Karena terbiasa mengikuti serial The Criminal Minds di TV, saya tidak kaget lagi dengan film-film bertema psycho-thriller seperti itu. Yang biasanya menampilkan orang-orang yang di permukaan tampak normal bahkan termasuk orang baik, ternyata jauh di dalam adalah seorang psikopat. Namun, saya harus memuji keberanian Indra Birowo dan kawan-kawan mengangkat tema dark romance seperti itu ke layar lebar nasional, yang saat ini didominasi dengan film-film religi, komedi, dan remaja yang mulai membosankan. Baim Wong juga cukup berhasil memerankan sosok psikopat yang dibalut wajah santun dan tampan. Ia mampu menampilkan transformasi secarahalus lewat mimik wajah dari seorang pria normal yang baik hati menjadi seorang psikopat berdarah dingin. Namun Salvita Decorte, meskipun bermain lumayan dalam adegan-adegan serius, kurang hot dan menggoda sebagai pelacur yang dianggap primadona dan diperebutkan banyak pelanggan.
Meskipun demikian, menurut saya, logika cerita yang ditulis oleh Priesnada Dwi Satria dan Ilya Sigma ini di sana-sini masih banyak yang agak tak masuk akal. Antara lain, tak dijelaskan bagaimana bocah umur 10 tahunan yang sebatang kara itu tumbuh besar sendirian, bersekolah, dari mana biayanya, dan sebagainya. Atau betapa bodohnya polisi kita karena sampai tidak tahu tentang peristiwa pembunuhan ibu Tuta, karena kemudian muncul adegan sepintas Tuta kecil tengah mengubur sendiri jazad ibunya di halaman rumah mereka. Juga agak aneh melihat gadis-gadis muda yang katanya high class prostitute, ternyata ‘hanya begitu-begitu saja’, begitu juga para pelanggan mereka.

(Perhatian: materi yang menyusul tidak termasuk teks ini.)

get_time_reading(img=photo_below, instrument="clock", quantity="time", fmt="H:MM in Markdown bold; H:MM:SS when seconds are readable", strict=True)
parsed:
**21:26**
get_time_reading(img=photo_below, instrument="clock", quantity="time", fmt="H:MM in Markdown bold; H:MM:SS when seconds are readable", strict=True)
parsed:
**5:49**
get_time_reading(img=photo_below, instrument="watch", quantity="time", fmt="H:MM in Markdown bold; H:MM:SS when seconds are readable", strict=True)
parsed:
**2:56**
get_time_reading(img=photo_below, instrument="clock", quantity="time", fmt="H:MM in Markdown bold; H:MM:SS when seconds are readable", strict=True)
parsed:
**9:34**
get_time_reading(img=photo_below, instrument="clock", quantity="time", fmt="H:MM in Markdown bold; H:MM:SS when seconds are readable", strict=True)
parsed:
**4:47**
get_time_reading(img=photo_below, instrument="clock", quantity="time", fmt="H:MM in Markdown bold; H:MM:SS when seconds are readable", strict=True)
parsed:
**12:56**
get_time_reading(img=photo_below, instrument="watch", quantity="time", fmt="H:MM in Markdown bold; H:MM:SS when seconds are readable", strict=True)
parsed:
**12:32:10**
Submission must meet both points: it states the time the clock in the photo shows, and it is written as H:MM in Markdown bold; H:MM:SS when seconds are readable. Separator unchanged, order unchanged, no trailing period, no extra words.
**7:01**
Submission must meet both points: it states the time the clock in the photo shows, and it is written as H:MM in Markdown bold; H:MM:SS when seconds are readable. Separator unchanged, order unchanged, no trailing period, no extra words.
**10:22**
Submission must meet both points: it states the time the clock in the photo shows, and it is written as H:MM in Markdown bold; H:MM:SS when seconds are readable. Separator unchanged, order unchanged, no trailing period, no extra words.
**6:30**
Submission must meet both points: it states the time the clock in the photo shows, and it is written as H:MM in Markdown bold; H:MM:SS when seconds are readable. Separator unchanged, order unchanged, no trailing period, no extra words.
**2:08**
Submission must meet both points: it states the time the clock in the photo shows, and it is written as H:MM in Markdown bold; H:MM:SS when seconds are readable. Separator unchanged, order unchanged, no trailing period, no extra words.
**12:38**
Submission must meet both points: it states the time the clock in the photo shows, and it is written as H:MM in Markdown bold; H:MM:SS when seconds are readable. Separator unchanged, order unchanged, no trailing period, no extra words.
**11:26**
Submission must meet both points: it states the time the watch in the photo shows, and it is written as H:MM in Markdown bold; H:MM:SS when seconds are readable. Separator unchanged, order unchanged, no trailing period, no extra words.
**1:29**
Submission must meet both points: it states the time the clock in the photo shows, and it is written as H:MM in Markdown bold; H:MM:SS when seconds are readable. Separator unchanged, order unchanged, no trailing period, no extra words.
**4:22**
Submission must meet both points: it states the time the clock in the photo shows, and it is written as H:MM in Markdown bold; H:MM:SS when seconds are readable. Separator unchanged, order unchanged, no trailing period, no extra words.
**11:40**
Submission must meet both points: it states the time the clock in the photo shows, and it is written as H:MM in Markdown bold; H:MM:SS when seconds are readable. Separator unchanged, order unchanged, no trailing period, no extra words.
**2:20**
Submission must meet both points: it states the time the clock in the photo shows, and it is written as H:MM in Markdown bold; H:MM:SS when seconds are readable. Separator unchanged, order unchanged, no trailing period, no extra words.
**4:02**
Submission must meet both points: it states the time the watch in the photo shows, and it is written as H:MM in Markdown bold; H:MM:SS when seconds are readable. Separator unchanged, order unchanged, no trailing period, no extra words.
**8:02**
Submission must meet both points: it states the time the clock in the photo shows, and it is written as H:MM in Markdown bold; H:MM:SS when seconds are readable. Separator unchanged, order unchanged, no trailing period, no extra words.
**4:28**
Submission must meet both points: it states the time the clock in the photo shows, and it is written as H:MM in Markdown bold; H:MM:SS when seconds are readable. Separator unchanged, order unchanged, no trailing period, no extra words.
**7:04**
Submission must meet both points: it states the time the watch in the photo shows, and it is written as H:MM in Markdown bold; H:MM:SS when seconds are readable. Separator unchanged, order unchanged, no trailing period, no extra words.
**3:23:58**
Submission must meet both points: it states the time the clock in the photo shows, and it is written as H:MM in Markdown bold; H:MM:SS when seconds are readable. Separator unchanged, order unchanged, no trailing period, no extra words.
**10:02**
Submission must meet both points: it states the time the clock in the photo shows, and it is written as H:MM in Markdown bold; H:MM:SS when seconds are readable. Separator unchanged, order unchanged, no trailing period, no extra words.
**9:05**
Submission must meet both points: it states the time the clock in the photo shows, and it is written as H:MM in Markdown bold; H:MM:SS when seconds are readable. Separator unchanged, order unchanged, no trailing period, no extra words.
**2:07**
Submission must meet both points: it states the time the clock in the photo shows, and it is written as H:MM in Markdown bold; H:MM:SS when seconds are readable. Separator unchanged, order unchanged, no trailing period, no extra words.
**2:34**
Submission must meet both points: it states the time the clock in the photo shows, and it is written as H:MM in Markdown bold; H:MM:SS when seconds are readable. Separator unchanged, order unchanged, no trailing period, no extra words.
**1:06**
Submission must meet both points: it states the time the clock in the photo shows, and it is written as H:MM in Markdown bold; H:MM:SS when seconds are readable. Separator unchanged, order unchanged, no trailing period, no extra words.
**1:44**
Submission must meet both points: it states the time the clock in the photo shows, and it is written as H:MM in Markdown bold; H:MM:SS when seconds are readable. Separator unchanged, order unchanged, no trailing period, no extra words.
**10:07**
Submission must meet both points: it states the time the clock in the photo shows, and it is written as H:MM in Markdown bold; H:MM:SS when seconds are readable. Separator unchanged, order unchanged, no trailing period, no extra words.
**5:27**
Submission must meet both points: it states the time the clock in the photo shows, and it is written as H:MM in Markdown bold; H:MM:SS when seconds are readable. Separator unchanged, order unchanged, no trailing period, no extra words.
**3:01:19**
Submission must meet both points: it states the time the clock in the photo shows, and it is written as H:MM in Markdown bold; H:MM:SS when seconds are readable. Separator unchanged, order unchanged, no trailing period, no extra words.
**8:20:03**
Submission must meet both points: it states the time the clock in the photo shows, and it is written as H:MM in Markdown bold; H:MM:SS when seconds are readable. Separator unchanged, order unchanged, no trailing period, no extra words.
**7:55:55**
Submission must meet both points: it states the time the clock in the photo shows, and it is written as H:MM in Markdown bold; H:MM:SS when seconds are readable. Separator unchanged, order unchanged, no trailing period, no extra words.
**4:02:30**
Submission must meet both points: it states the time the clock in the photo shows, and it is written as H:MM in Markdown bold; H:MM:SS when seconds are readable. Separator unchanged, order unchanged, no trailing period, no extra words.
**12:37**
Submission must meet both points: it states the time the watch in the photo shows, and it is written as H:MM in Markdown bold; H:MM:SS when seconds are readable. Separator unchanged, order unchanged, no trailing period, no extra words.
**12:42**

Seorang psikopat memang punya logika yang kadang sulit dipahami apalagi diterima oleh orang biasa. Namun logika sebuah cerita – cerita tentang psikopat sekalipun — tetap harus bisa diterima akal. JK Rowling boleh saja mengangkat dunia sihir yang penuh keajaiban dan keanehan dalam Harry Potter, namun ia tetap menghormati logika cerita, sehingga penonton atau pembaca tidak merasa sedang dibodohi.